(Data supplied Opens)
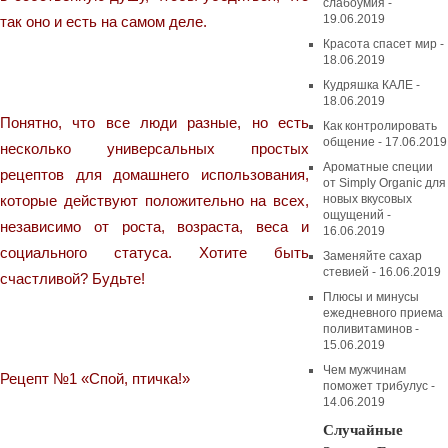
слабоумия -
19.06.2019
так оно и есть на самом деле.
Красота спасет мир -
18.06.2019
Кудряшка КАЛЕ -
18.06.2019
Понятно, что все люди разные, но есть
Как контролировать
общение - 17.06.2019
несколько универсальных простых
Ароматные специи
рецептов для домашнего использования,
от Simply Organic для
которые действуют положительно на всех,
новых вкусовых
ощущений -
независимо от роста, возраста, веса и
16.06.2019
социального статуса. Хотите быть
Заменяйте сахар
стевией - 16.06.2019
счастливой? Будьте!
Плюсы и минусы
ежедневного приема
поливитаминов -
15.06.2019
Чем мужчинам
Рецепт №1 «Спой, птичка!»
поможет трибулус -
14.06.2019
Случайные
(Data supplied Closes)
#### [Problem to work on]
Pick out every line in the items above that contains the word "есть".

#### [Response to this task]
так оно и есть на самом деле.
Понятно, что все люди разные, но есть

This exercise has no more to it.